John O’Keefe, 42, was shot early Saturday morning near Yonge and Bloor Streets. Police believe he was hit by a shot aimed at a bouncer who ejected two men from the Brass Rail Tavern. Edward Paredes, 23, and Awet Zekarias, 22, were charged with first-degree murder and appeared for a bail hearing at Old City Hall yesterday. The semiautomatic handgun allegedly used was legally owned by Mr. Paredes, according to Toronto homicide detectives.

At City Hall yesterday, Mayor David Miller voiced his support for a handgun ban. “It is time to say once and for all we don’t accept the ownership of handguns in our society,” Mr. Miller told reporters.

It is a typical response out of Hogtown, where the Mayor and his cohorts have localized violence problems and have no idea what the solution is. Their political response is to resort to rhetoric and a repeated call to ban handguns nationwide in an effort to convince their constituents that they are really “doing something positive”. Of course that allows them to place the blame on the shoulders of the federal government for not legislating a handgun ban thereby leaving them blameless for the whole situation.
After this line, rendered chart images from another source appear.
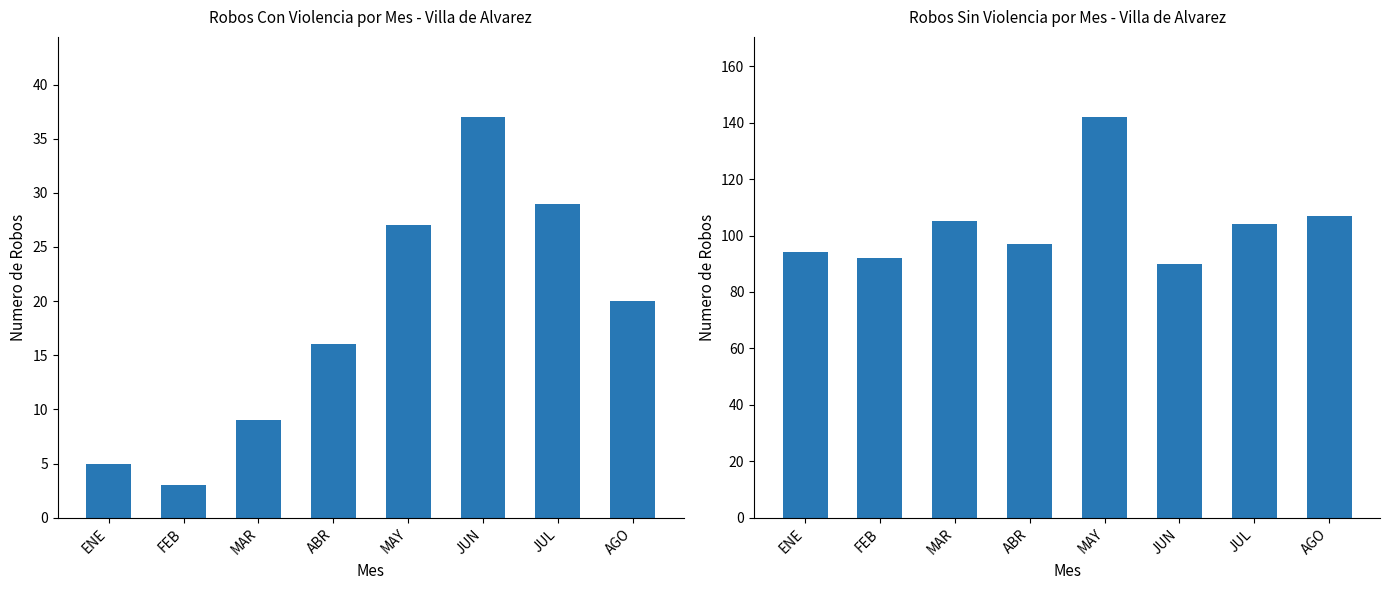

Reading left to right, what are all the values shown in this chart?

CON VIOLENCIA: ENE=5	FEB=3	MAR=9	ABR=16	MAY=27	JUN=37	JUL=29	AGO=20
SIN VIOLENCIA: ENE=94	FEB=92	MAR=105	ABR=97	MAY=142	JUN=90	JUL=104	AGO=107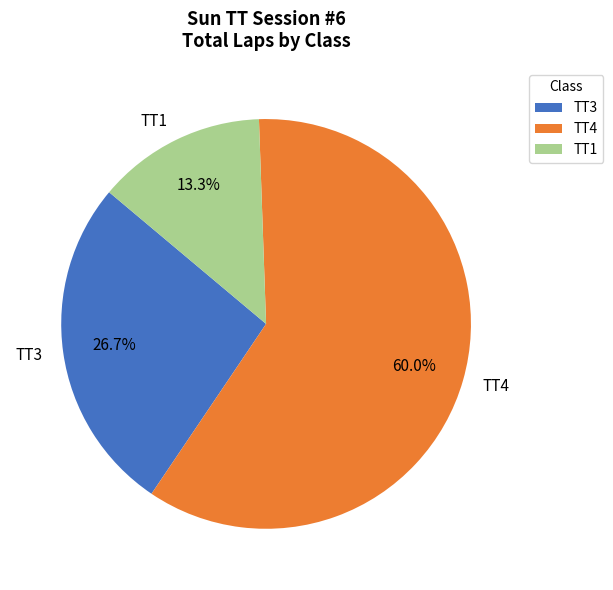

Is there any slice that represents more than half of the pie?

Yes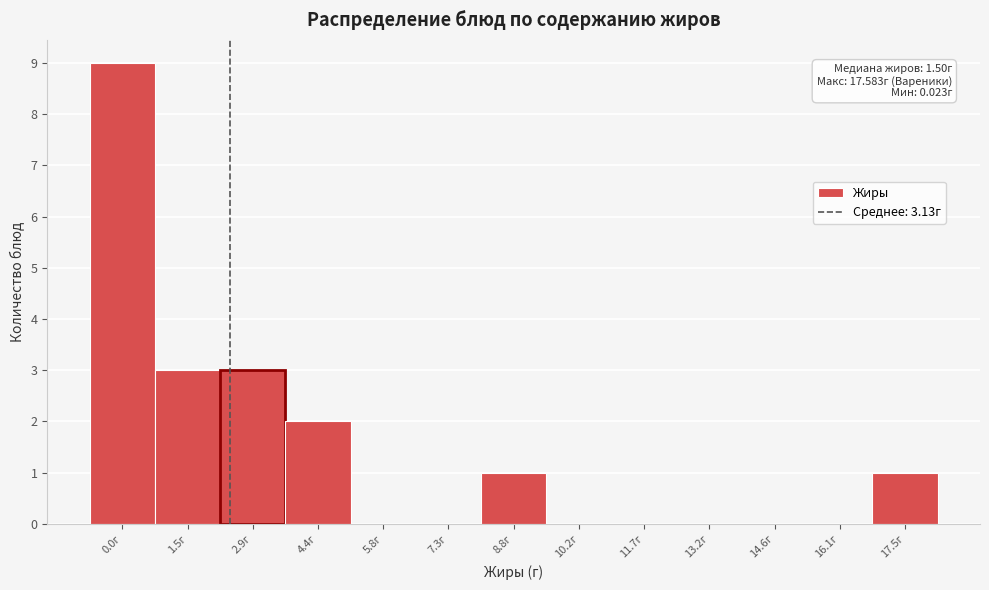

Reading right to left, list all the values displayed in this chart.

17.5г=1	16.1г=0	14.6г=0	13.2г=0	11.7г=0	10.2г=0	8.8г=1	7.3г=0	5.8г=0	4.4г=2	2.9г=3	1.5г=3	0.0г=9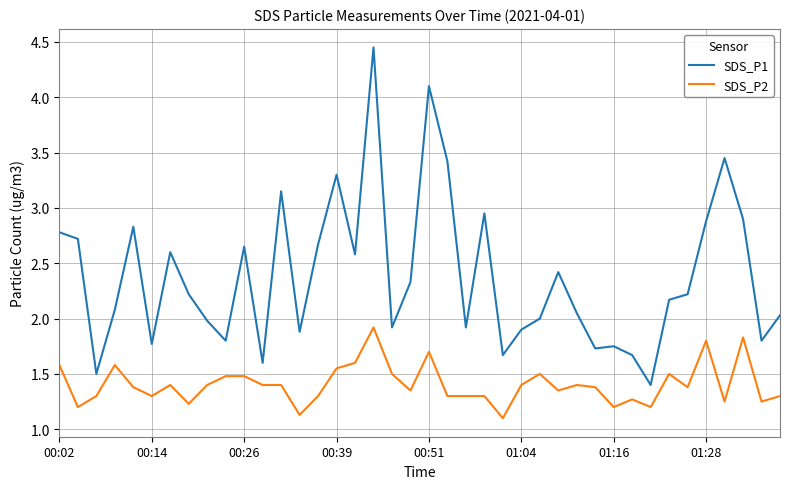

What are all the series names shown in the legend?

SDS_P1, SDS_P2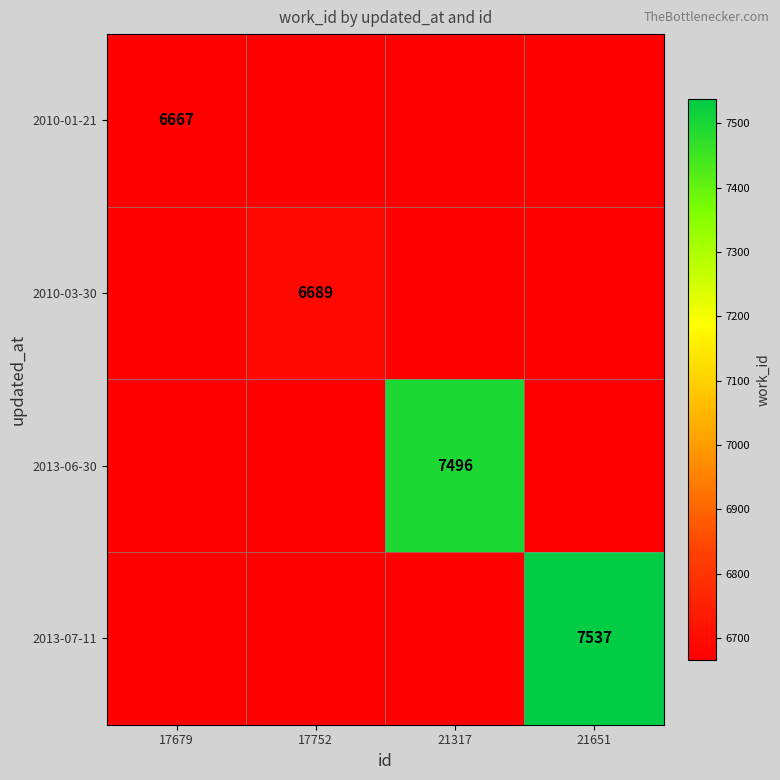

The value of 2013-07-11 at 21651 is 10250. True or false?

False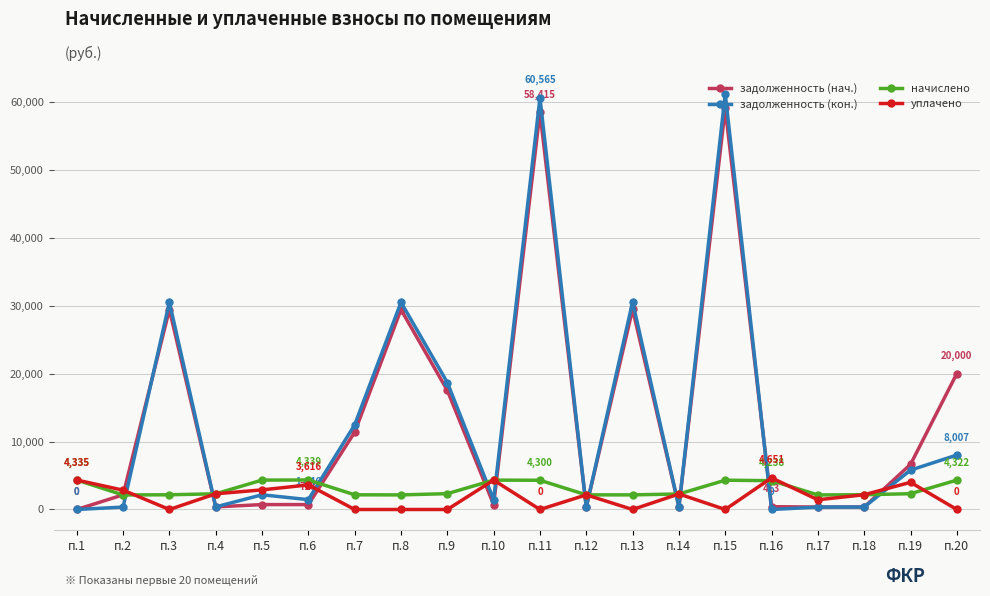

What is the value of the задолженность (кон.) point at the 19th from the left?

5792.9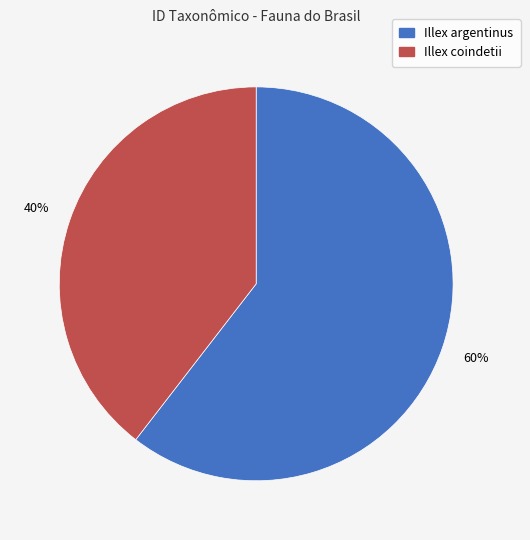

How many slices are in this pie chart?

2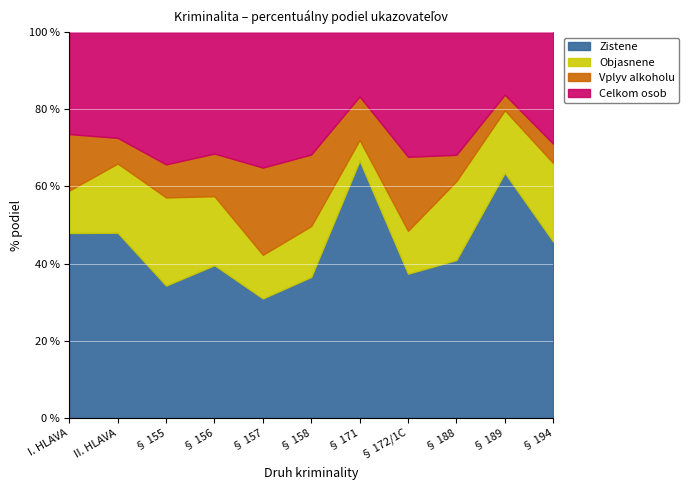

What is the sum of all Zistene values?

491.4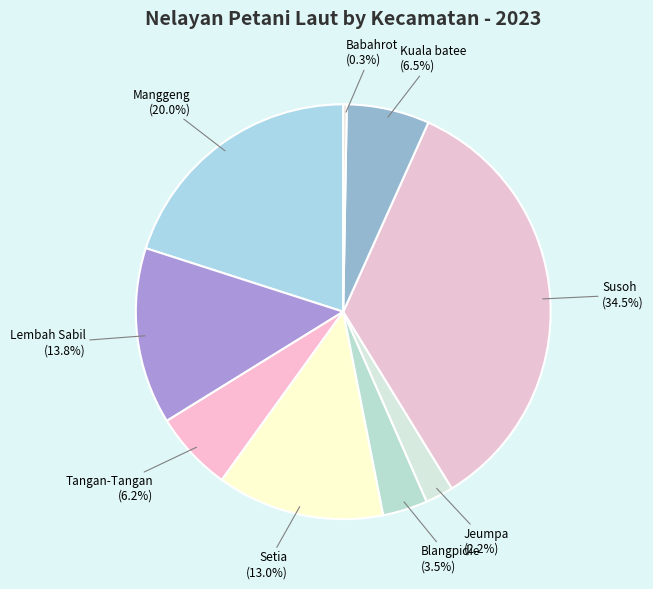

How many segments does this pie chart have?

9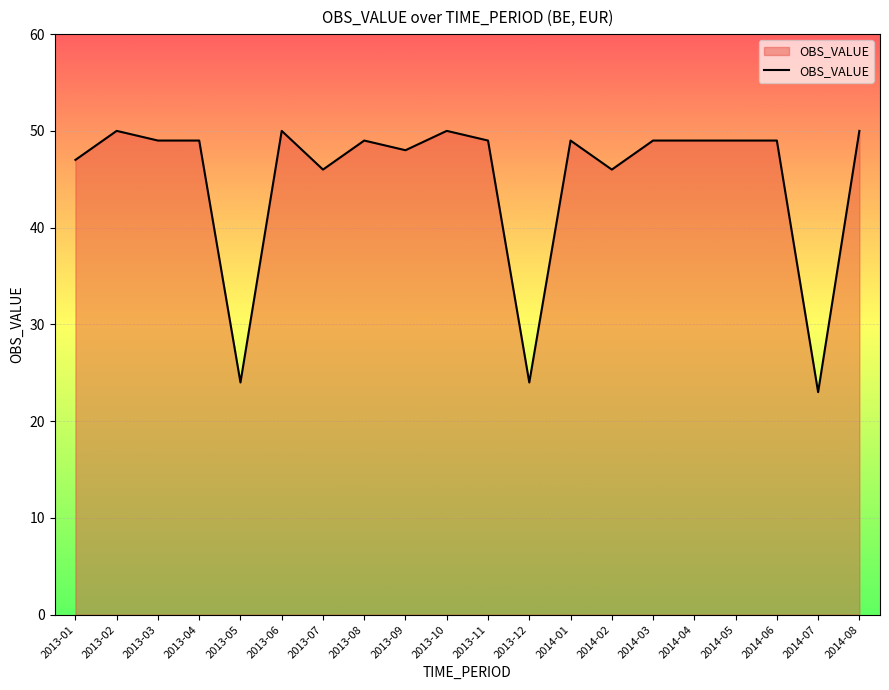

The value at 2013-11 is 30. True or false?

False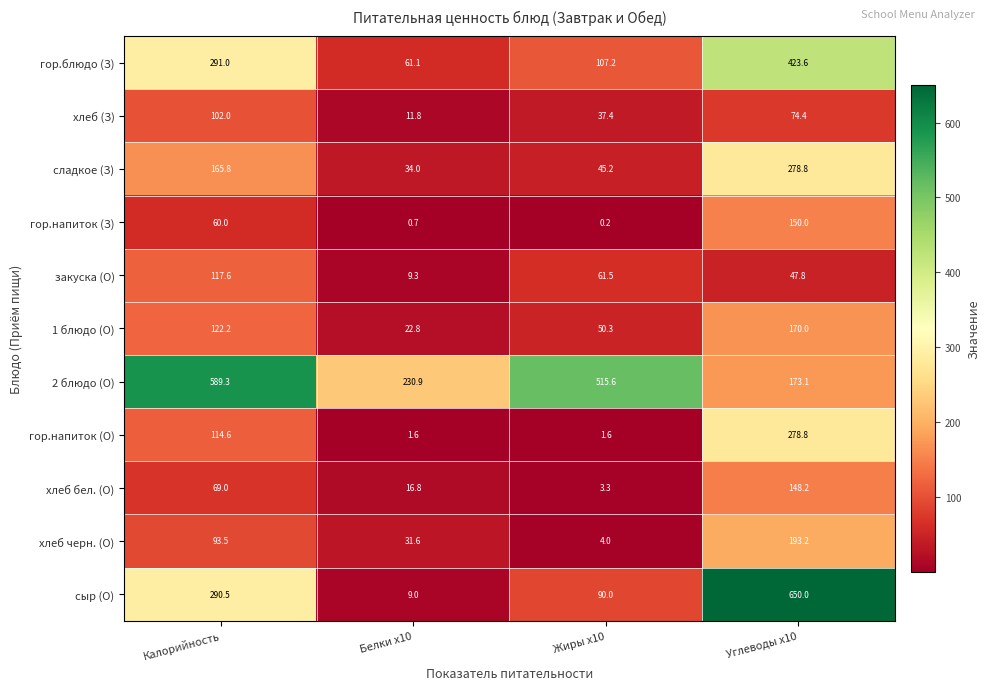

What is the difference between the гор.напиток (О) values at Жиры x10 and Углеводы x10?

277.2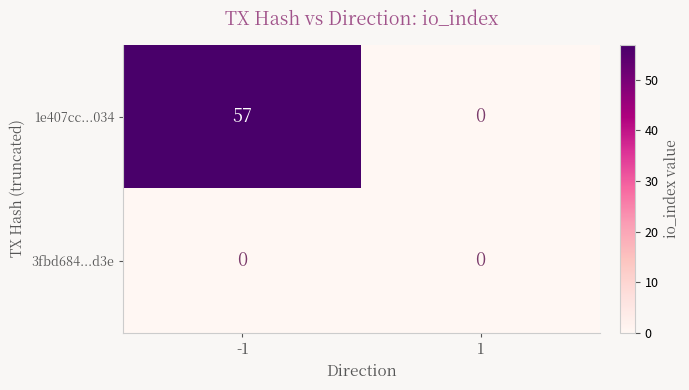

What is the total value across all series at -1?

57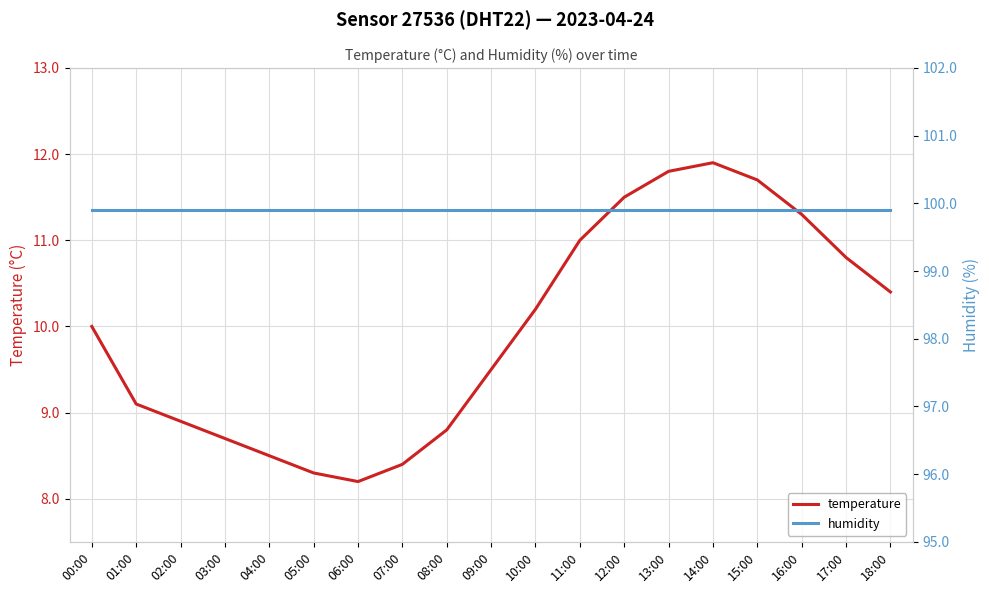

Reading left to right, what are all the values shown in this chart?

temperature: 10.0	9.1	8.9	8.7	8.5	8.3	8.2	8.4	8.8	9.5	10.2	11.0	11.5	11.8	11.9	11.7	11.3	10.8	10.4
humidity: 99.9	99.9	99.9	99.9	99.9	99.9	99.9	99.9	99.9	99.9	99.9	99.9	99.9	99.9	99.9	99.9	99.9	99.9	99.9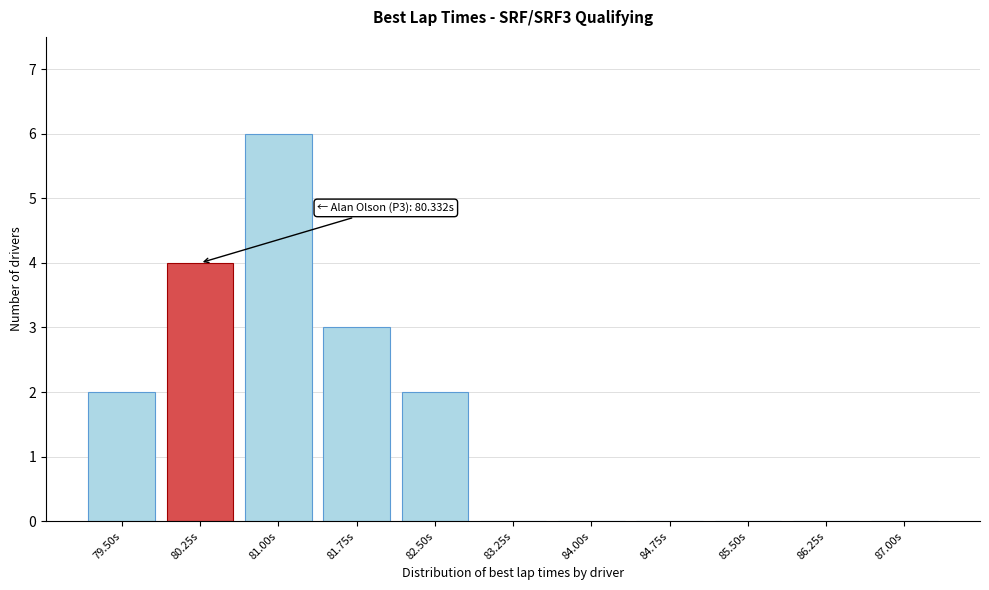

Reading left to right, what are all the values shown in this chart?

79.50s=2	80.25s=4	81.00s=6	81.75s=3	82.50s=2	83.25s=0	84.00s=0	84.75s=0	85.50s=0	86.25s=0	87.00s=0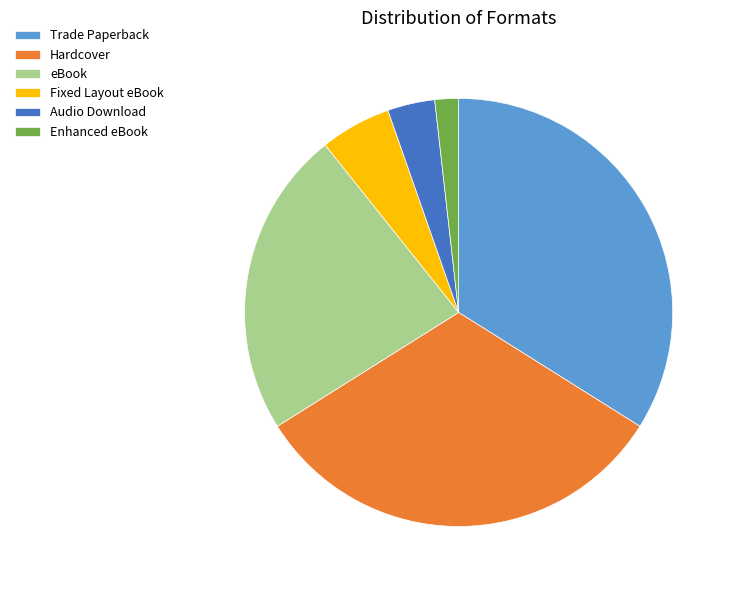

Do Trade Paperback and Hardcover together represent more than half of the pie?

Yes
The ban will no doubt be echoed by the Ontario provincial government who can use it as an opportunity to try and make political points with urban Toronto voters and at the same time try to pass it off as the federal government’s problem.

But it is obvious, probably even to the politicians calling for the ban, that banning handguns in Canada won’t solve their social problems in Toronto or anywhere else in the country. Which is not the point anyway, as we have seen in an infinite number of scenarios, politics isn’t about solving problems: it is about appearing to try to solve problems.

However, the obligatory rant aside, there are some things about this shooting that make me wonder if there is more here than meets the eye.

The handgun was legally owned and registered to a 22 year old man who had no criminal record. He and his friend were kicked out of a bar by a bouncer, although the police said that alcohol wasn’t involved. Then this young man and his friend, who also reportedly had no criminal record, went a short distance from the bar, then turned around, came back, and shot towards the building where a number of people were standing. Whether they were trying to shoot the bouncer as some stories have indicated or just shooting towards the building is not clear. Whether they had the gun on them when they were in the bar or whether they went to get it and came back is also not clear.

It would seem irrational that two supposedly law-abiding young men, apparently not drunk, would deliberately return and try to murder a bouncer who had ejected them from a bar. Yet people admittedly commit irrational acts of violence and possibly this was simply that: a stupid, violent act done out of anger. But, disturbingly, it was an act of violence not done in the heat of the moment, but with deliberate intent.

Hopefully the ongoing police investigation will shine some light into the dark corners of this crime and give us a better understanding of just how and why it ever happened.